═════ Source data ═════

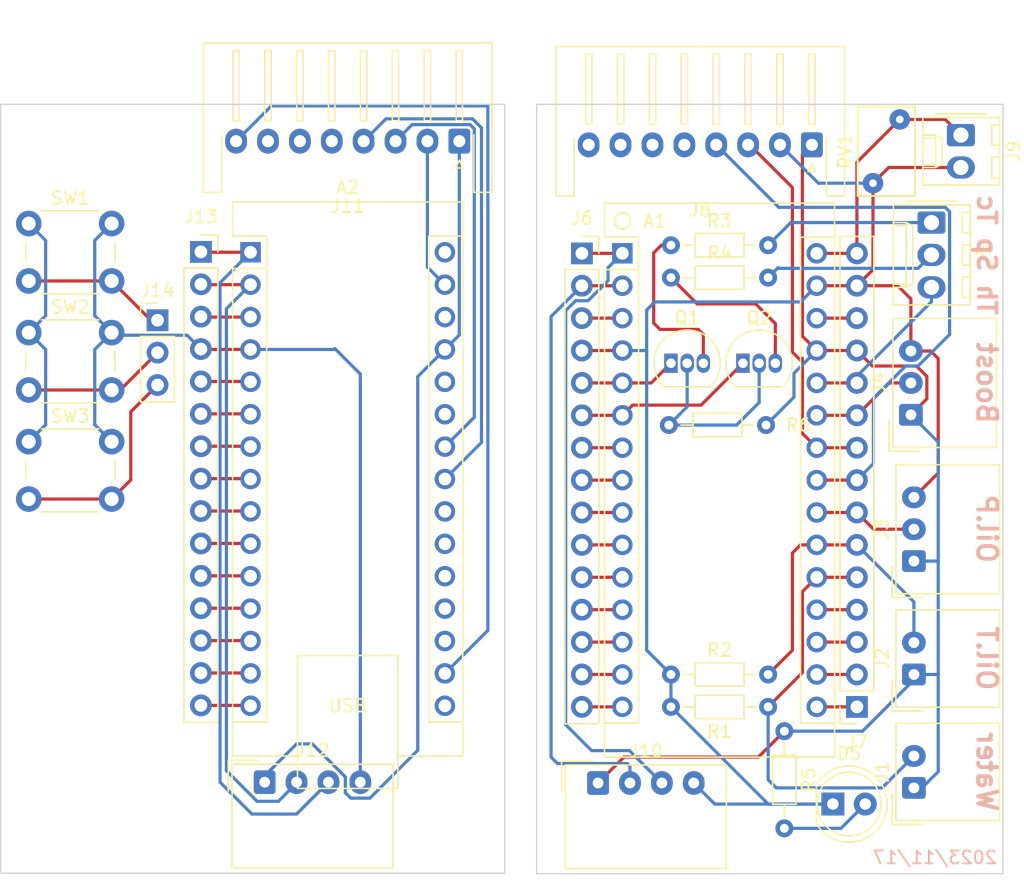
<source format=kicad_pcb>
(kicad_pcb
	(version 20240108)
	(generator "pcbnew")
	(generator_version "8.0")
	(general
		(thickness 1.6)
		(legacy_teardrops no)
	)
	(paper "A4")
	(layers
		(0 "F.Cu" signal)
		(31 "B.Cu" signal)
		(32 "B.Adhes" user "B.Adhesive")
		(33 "F.Adhes" user "F.Adhesive")
		(34 "B.Paste" user)
		(35 "F.Paste" user)
		(36 "B.SilkS" user "B.Silkscreen")
		(37 "F.SilkS" user "F.Silkscreen")
		(38 "B.Mask" user)
		(39 "F.Mask" user)
		(40 "Dwgs.User" user "User.Drawings")
		(41 "Cmts.User" user "User.Comments")
		(42 "Eco1.User" user "User.Eco1")
		(43 "Eco2.User" user "User.Eco2")
		(44 "Edge.Cuts" user)
		(45 "Margin" user)
		(46 "B.CrtYd" user "B.Courtyard")
		(47 "F.CrtYd" user "F.Courtyard")
		(48 "B.Fab" user)
		(49 "F.Fab" user)
		(50 "User.1" user)
		(51 "User.2" user)
		(52 "User.3" user)
		(53 "User.4" user)
		(54 "User.5" user)
		(55 "User.6" user)
		(56 "User.7" user)
		(57 "User.8" user)
		(58 "User.9" user)
	)
	(setup
		(pad_to_mask_clearance 0)
		(allow_soldermask_bridges_in_footprints no)
		(pcbplotparams
			(layerselection 0x00010fc_ffffffff)
			(plot_on_all_layers_selection 0x0000000_00000000)
			(disableapertmacros no)
			(usegerberextensions no)
			(usegerberattributes yes)
			(usegerberadvancedattributes yes)
			(creategerberjobfile yes)
			(dashed_line_dash_ratio 12.000000)
			(dashed_line_gap_ratio 3.000000)
			(svgprecision 6)
			(plotframeref no)
			(viasonmask no)
			(mode 1)
			(useauxorigin no)
			(hpglpennumber 1)
			(hpglpenspeed 20)
			(hpglpendiameter 15.000000)
			(pdf_front_fp_property_popups yes)
			(pdf_back_fp_property_popups yes)
			(dxfpolygonmode yes)
			(dxfimperialunits yes)
			(dxfusepcbnewfont yes)
			(psnegative no)
			(psa4output no)
			(plotreference yes)
			(plotvalue yes)
			(plotfptext yes)
			(plotinvisibletext no)
			(sketchpadsonfab no)
			(subtractmaskfromsilk no)
			(outputformat 1)
			(mirror no)
			(drillshape 0)
			(scaleselection 1)
			(outputdirectory "Gerber/")
		)
	)
	(net 0 "")
	(net 1 "Net-(A1-D12)")
	(net 2 "Net-(A1-D11)")
	(net 3 "Net-(J6-Pin_3)")
	(net 4 "Net-(A1-A4)")
	(net 5 "Net-(A1-D3)")
	(net 6 "Net-(A1-A5)")
	(net 7 "Net-(A1-AREF)")
	(net 8 "Net-(A1-A7)")
	(net 9 "Net-(A1-D13)")
	(net 10 "Net-(A1-D0{slash}RX)")
	(net 11 "Net-(A1-D6)")
	(net 12 "Net-(A1-A6)")
	(net 13 "Net-(J7-Pin_13)")
	(net 14 "Net-(A1-D2)")
	(net 15 "Net-(A1-A3)")
	(net 16 "Net-(A1-A0)")
	(net 17 "Net-(A1-D5)")
	(net 18 "Net-(A1-D10)")
	(net 19 "Net-(A1-D4)")
	(net 20 "Net-(A1-A2)")
	(net 21 "Net-(A1-D9)")
	(net 22 "Net-(A1-3V3)")
	(net 23 "Net-(A1-D7)")
	(net 24 "+12V")
	(net 25 "Net-(A1-A1)")
	(net 26 "Net-(A1-D1{slash}TX)")
	(net 27 "Net-(A1-D8)")
	(net 28 "Net-(A2-D3)")
	(net 29 "+5V")
	(net 30 "Net-(D5-A)")
	(net 31 "Net-(J5-Pin_1)")
	(net 32 "Net-(J5-Pin_2)")
	(net 33 "unconnected-(J8-Pin_5-Pad5)")
	(net 34 "unconnected-(J8-Pin_7-Pad7)")
	(net 35 "unconnected-(J8-Pin_6-Pad6)")
	(net 36 "unconnected-(J8-Pin_8-Pad8)")
	(net 37 "Net-(Q1-B)")
	(net 38 "Net-(Q1-C)")
	(net 39 "Net-(Q2-B)")
	(net 40 "Net-(A2-A4)")
	(net 41 "unconnected-(A2-~{RESET}-Pad28)")
	(net 42 "Net-(A2-D12)")
	(net 43 "unconnected-(A2-A3-Pad22)")
	(net 44 "Net-(A2-D11)")
	(net 45 "Net-(A2-D6)")
	(net 46 "unconnected-(A2-AREF-Pad18)")
	(net 47 "unconnected-(A2-A7-Pad26)")
	(net 48 "unconnected-(A2-A1-Pad20)")
	(net 49 "Net-(J13-Pin_3)")
	(net 50 "Net-(A2-D1{slash}TX)")
	(net 51 "Net-(A2-D0{slash}RX)")
	(net 52 "Net-(A2-D5)")
	(net 53 "Net-(A2-D2)")
	(net 54 "unconnected-(A2-A0-Pad19)")
	(net 55 "Net-(A2-D9)")
	(net 56 "unconnected-(A2-A6-Pad25)")
	(net 57 "unconnected-(A2-VIN-Pad30)")
	(net 58 "Net-(A2-A5)")
	(net 59 "Net-(A2-D7)")
	(net 60 "Net-(A2-D10)")
	(net 61 "+3.3V")
	(net 62 "Net-(A2-D8)")
	(net 63 "Net-(A2-D4)")
	(net 64 "unconnected-(A2-A2-Pad21)")
	(net 65 "unconnected-(A2-D13-Pad16)")
	(net 66 "unconnected-(J11-Pin_6-Pad6)")
	(net 67 "unconnected-(J11-Pin_7-Pad7)")
	(net 68 "unconnected-(J11-Pin_5-Pad5)")
	(net 69 "Net-(J14-Pin_1)")
	(net 70 "Net-(J14-Pin_3)")
	(net 71 "Net-(J14-Pin_2)")
	(footprint "Module:Arduino_Nano" (layer "F.Cu") (at 73.08198 31.995))
	(footprint "Resistor_THT:R_Axial_DIN0204_L3.6mm_D1.6mm_P7.62mm_Horizontal" (layer "F.Cu") (at 76.72698 45.46))
	(footprint "Button_Switch_THT:SW_PUSH_6mm" (layer "F.Cu") (at 26.53698 46.76))
	(footprint "Varistor:RV_Disc_D7mm_W4.5mm_P5mm" (layer "F.Cu") (at 94.83298 21.494 -90))
	(footprint "Connector_JST:JST_XH_S8B-XH-A-1_1x08_P2.50mm_Horizontal" (layer "F.Cu") (at 60.29698 23.2 180))
	(footprint "Connector_PinHeader_2.54mm:PinHeader_1x03_P2.54mm_Vertical" (layer "F.Cu") (at 36.63698 37.24))
	(footprint "LED_THT:LED_D5.0mm_IRGrey" (layer "F.Cu") (at 89.58698 75.175))
	(footprint "Connector_Molex:Molex_KK-254_AE-6410-02A_1x02_P2.54mm_Vertical" (layer "F.Cu") (at 99.62498 22.724 -90))
	(footprint "Connector_Molex:Molex_SPOX_5268-02A_1x02_P2.50mm_Horizontal" (layer "F.Cu") (at 95.94198 65.015 90))
	(footprint "Resistor_THT:R_Axial_DIN0204_L3.6mm_D1.6mm_P7.62mm_Horizontal" (layer "F.Cu") (at 76.89198 33.9))
	(footprint "Connector_Molex:Molex_KK-254_AE-6410-03A_1x03_P2.54mm_Vertical" (layer "F.Cu") (at 97.31898 29.582 -90))
	(footprint "Connector_PinSocket_2.54mm:PinSocket_1x15_P2.54mm_Vertical" (layer "F.Cu") (at 69.90698 31.995))
	(footprint "Connector_Molex:Molex_SPOX_5268-03A_1x03_P2.50mm_Horizontal" (layer "F.Cu") (at 95.94198 56.125 90))
	(footprint "Connector_Molex:Molex_SPOX_5268-04A_1x04_P2.50mm_Horizontal" (layer "F.Cu") (at 45.03698 73.46))
	(footprint "Connector_Molex:Molex_SPOX_5268-02A_1x02_P2.50mm_Horizontal" (layer "F.Cu") (at 95.94198 73.905 90))
	(footprint "Connector_JST:JST_XH_S8B-XH-A-1_1x08_P2.50mm_Horizontal" (layer "F.Cu") (at 87.94098 23.486 180))
	(footprint "Resistor_THT:R_Axial_DIN0204_L3.6mm_D1.6mm_P7.62mm_Horizontal" (layer "F.Cu") (at 85.78198 77.08 90))
	(footprint "Button_Switch_THT:SW_PUSH_6mm" (layer "F.Cu") (at 26.53698 38.21))
	(footprint "Connector_Molex:Molex_SPOX_5268-03A_1x03_P2.50mm_Horizontal" (layer "F.Cu") (at 95.70498 44.655 90))
	(footprint "Resistor_THT:R_Axial_DIN0204_L3.6mm_D1.6mm_P7.62mm_Horizontal" (layer "F.Cu") (at 84.51198 65.015 180))
	(footprint "Module:Arduino_Nano" (layer "F.Cu") (at 43.92698 31.91))
	(footprint "Connector_Molex:Molex_SPOX_5268-04A_1x04_P2.50mm_Horizontal" (layer "F.Cu") (at 71.17698 73.524))
	(footprint "Package_TO_SOT_THT:TO-92_Inline" (layer "F.Cu") (at 82.53698 40.61))
	(footprint "Button_Switch_THT:SW_PUSH_6mm" (layer "F.Cu") (at 26.53698 29.66))
	(footprint "Resistor_THT:R_Axial_DIN0204_L3.6mm_D1.6mm_P7.62mm_Horizontal" (layer "F.Cu") (at 76.89198 31.36))
	(footprint "Connector_PinSocket_2.54mm:PinSocket_1x15_P2.54mm_Vertical" (layer "F.Cu") (at 40.03698 31.88))
	(footprint "Package_TO_SOT_THT:TO-92_Inline" (layer "F.Cu") (at 76.89198 40.61))
	(footprint "Connector_PinSocket_2.54mm:PinSocket_1x15_P2.54mm_Vertical"
		(layer "F.Cu")
		(uuid "e8c7bd05-1efe-4ded-95a3-2f0af64b17f1")
		(at 91.47198 67.555 180)
		(descr "Through hole straight socket strip, 1x15, 2.54mm pitch, single row (from Kicad 4.0.7), script generated")
		(tags "Through hole socket strip THT 1x15 2.54mm single row")
		(property "Reference" "J7"
			(at 0 -2.77 0)
			(layer "F.SilkS")
			(uuid "daaa9638-32dc-4c00-9bb4-6dbb38b15de7")
			(effects
				(font
					(size 1 1)
					(thickness 0.15)
				)
			)
		)
		(property "Value" "Conn_01x15"
			(at 0 38.33 0)
			(layer "F.Fab")
			(uuid "fc70b7b5-40ea-48ba-b37b-91c92dde031f")
			(effects
				(font
					(size 1 1)
					(thickness 0.15)
				)
			)
		)
		(property "Footprint" "Connector_PinSocket_2.54mm:PinSocket_1x15_P2.54mm_Vertical
... [55992 chars truncated]
</source>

═════

_To do:_ Pull every line containing "Adhes" out of the data above.

_Result for this exercise:_
		(32 "B.Adhes" user "B.Adhesive")
		(33 "F.Adhes" user "F.Adhesive")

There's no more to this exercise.